When I recently purchased two new trees to plant in my lawn, I was advised to keep the grass from growing next to the tree trunks. Is there some reason for this? I like the look of grass growing under trees. I have a line trimmer so I can keep it trimmed.

There are good reasons for keeping grass and weeds away from tree trunks. You have mentioned the most important one. Line trimmers can cause extensive damage to tree trunks. The speed and force of the plastic lines can cut through the bark, especially with repeated use. The inner bark layers contain tubes that transfer food made by the leaves to the roots. When bark is damaged by mowers and line trimmers, some of these tubes are cut. This reduces food transfer to the roots and stunts tree growth. If bark is cut or damaged all the way around the trunk, trees will die.
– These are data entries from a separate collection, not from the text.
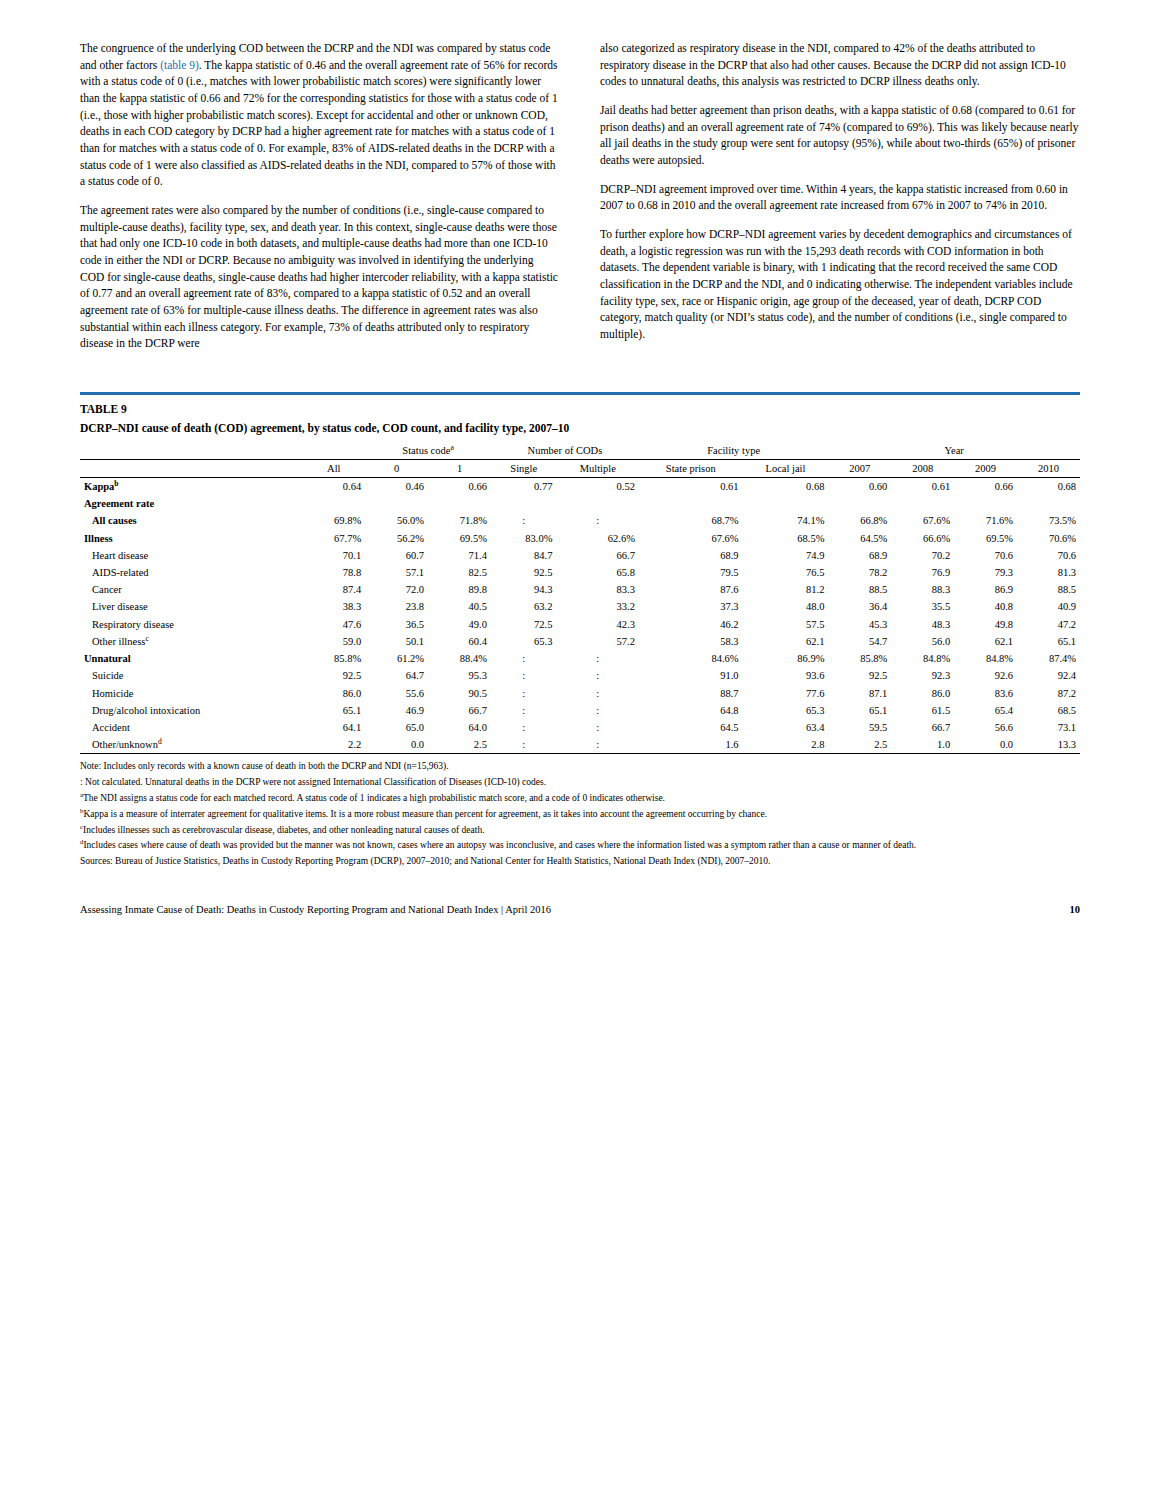The congruence of the underlying COD between the DCRP and the NDI was compared by status code and other factors (table 9). The kappa statistic of 0.46 and the overall agreement rate of 56% for records with a status code of 0 (i.e., matches with lower probabilistic match scores) were significantly lower than the kappa statistic of 0.66 and 72% for the corresponding statistics for those with a status code of 1 (i.e., those with higher probabilistic match scores). Except for accidental and other or unknown COD, deaths in each COD category by DCRP had a higher agreement rate for matches with a status code of 1 than for matches with a status code of 0. For example, 83% of AIDS-related deaths in the DCRP with a status code of 1 were also classified as AIDS-related deaths in the NDI, compared to 57% of those with a status code of 0.
The agreement rates were also compared by the number of conditions (i.e., single-cause compared to multiple-cause deaths), facility type, sex, and death year. In this context, single-cause deaths were those that had only one ICD-10 code in both datasets, and multiple-cause deaths had more than one ICD-10 code in either the NDI or DCRP. Because no ambiguity was involved in identifying the underlying COD for single-cause deaths, single-cause deaths had higher intercoder reliability, with a kappa statistic of 0.77 and an overall agreement rate of 83%, compared to a kappa statistic of 0.52 and an overall agreement rate of 63% for multiple-cause illness deaths. The difference in agreement rates was also substantial within each illness category. For example, 73% of deaths attributed only to respiratory disease in the DCRP were
also categorized as respiratory disease in the NDI, compared to 42% of the deaths attributed to respiratory disease in the DCRP that also had other causes. Because the DCRP did not assign ICD-10 codes to unnatural deaths, this analysis was restricted to DCRP illness deaths only.
Jail deaths had better agreement than prison deaths, with a kappa statistic of 0.68 (compared to 0.61 for prison deaths) and an overall agreement rate of 74% (compared to 69%). This was likely because nearly all jail deaths in the study group were sent for autopsy (95%), while about two-thirds (65%) of prisoner deaths were autopsied.
DCRP–NDI agreement improved over time. Within 4 years, the kappa statistic increased from 0.60 in 2007 to 0.68 in 2010 and the overall agreement rate increased from 67% in 2007 to 74% in 2010.
To further explore how DCRP–NDI agreement varies by decedent demographics and circumstances of death, a logistic regression was run with the 15,293 death records with COD information in both datasets. The dependent variable is binary, with 1 indicating that the record received the same COD classification in the DCRP and the NDI, and 0 indicating otherwise. The independent variables include facility type, sex, race or Hispanic origin, age group of the deceased, year of death, DCRP COD category, match quality (or NDI’s status code), and the number of conditions (i.e., single compared to multiple).
TABLE 9
DCRP–NDI cause of death (COD) agreement, by status code, COD count, and facility type, 2007–10
| | | Status code a | Number of CODs | Facility type | Year |
| --- | --- | --- | --- | --- | --- |
| | All | 0 | 1 | Single | Multiple | State prison | Local jail | 2007 | 2008 | 2009 | 2010 |
| Kappa b | 0.64 | 0.46 | 0.66 | 0.77 | 0.52 | 0.61 | 0.68 | 0.60 | 0.61 | 0.66 | 0.68 |
| Agreement rate | | | | | | | | | | | |
| All causes | 69.8% | 56.0% | 71.8% | : | : | 68.7% | 74.1% | 66.8% | 67.6% | 71.6% | 73.5% |
| Illness | 67.7% | 56.2% | 69.5% | 83.0% | 62.6% | 67.6% | 68.5% | 64.5% | 66.6% | 69.5% | 70.6% |
| Heart disease | 70.1 | 60.7 | 71.4 | 84.7 | 66.7 | 68.9 | 74.9 | 68.9 | 70.2 | 70.6 | 70.6 |
| AIDS-related | 78.8 | 57.1 | 82.5 | 92.5 | 65.8 | 79.5 | 76.5 | 78.2 | 76.9 | 79.3 | 81.3 |
| Cancer | 87.4 | 72.0 | 89.8 | 94.3 | 83.3 | 87.6 | 81.2 | 88.5 | 88.3 | 86.9 | 88.5 |
| Liver disease | 38.3 | 23.8 | 40.5 | 63.2 | 33.2 | 37.3 | 48.0 | 36.4 | 35.5 | 40.8 | 40.9 |
| Respiratory disease | 47.6 | 36.5 | 49.0 | 72.5 | 42.3 | 46.2 | 57.5 | 45.3 | 48.3 | 49.8 | 47.2 |
| Other illness c | 59.0 | 50.1 | 60.4 | 65.3 | 57.2 | 58.3 | 62.1 | 54.7 | 56.0 | 62.1 | 65.1 |
| Unnatural | 85.8% | 61.2% | 88.4% | : | : | 84.6% | 86.9% | 85.8% | 84.8% | 84.8% | 87.4% |
| Suicide | 92.5 | 64.7 | 95.3 | : | : | 91.0 | 93.6 | 92.5 | 92.3 | 92.6 | 92.4 |
| Homicide | 86.0 | 55.6 | 90.5 | : | : | 88.7 | 77.6 | 87.1 | 86.0 | 83.6 | 87.2 |
| Drug/alcohol intoxication | 65.1 | 46.9 | 66.7 | : | : | 64.8 | 65.3 | 65.1 | 61.5 | 65.4 | 68.5 |
| Accident | 64.1 | 65.0 | 64.0 | : | : | 64.5 | 63.4 | 59.5 | 66.7 | 56.6 | 73.1 |
| Other/unknown d | 2.2 | 0.0 | 2.5 | : | : | 1.6 | 2.8 | 2.5 | 1.0 | 0.0 | 13.3 |
Note: Includes only records with a known cause of death in both the DCRP and NDI (n=15,963).
: Not calculated. Unnatural deaths in the DCRP were not assigned International Classification of Diseases (ICD-10) codes.
aThe NDI assigns a status code for each matched record. A status code of 1 indicates a high probabilistic match score, and a code of 0 indicates otherwise.
bKappa is a measure of interrater agreement for qualitative items. It is a more robust measure than percent for agreement, as it takes into account the agreement occurring by chance.
cIncludes illnesses such as cerebrovascular disease, diabetes, and other nonleading natural causes of death.
dIncludes cases where cause of death was provided but the manner was not known, cases where an autopsy was inconclusive, and cases where the information listed was a symptom rather than a cause or manner of death.
Sources: Bureau of Justice Statistics, Deaths in Custody Reporting Program (DCRP), 2007–2010; and National Center for Health Statistics, National Death Index (NDI), 2007–2010.
Assessing Inmate Cause of Death: Deaths in Custody Reporting Program and National Death Index | April 2016
10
The growth rate of a young landscape tree can be doubled by providing an area around the tree without competition from grass or weeds. You can start with a 3-foot-diameter circle with a newly planted small tree. As the tree grows, expand the diameter to 6 feet or more.

Grass has a shallow fibrous root system that is very competitive for water and nutrients. In addition, grass roots produce a growth inhibitor that affects nearby plants. The combination of these two factors effectively doubles the growth rate of young trees without grass competition.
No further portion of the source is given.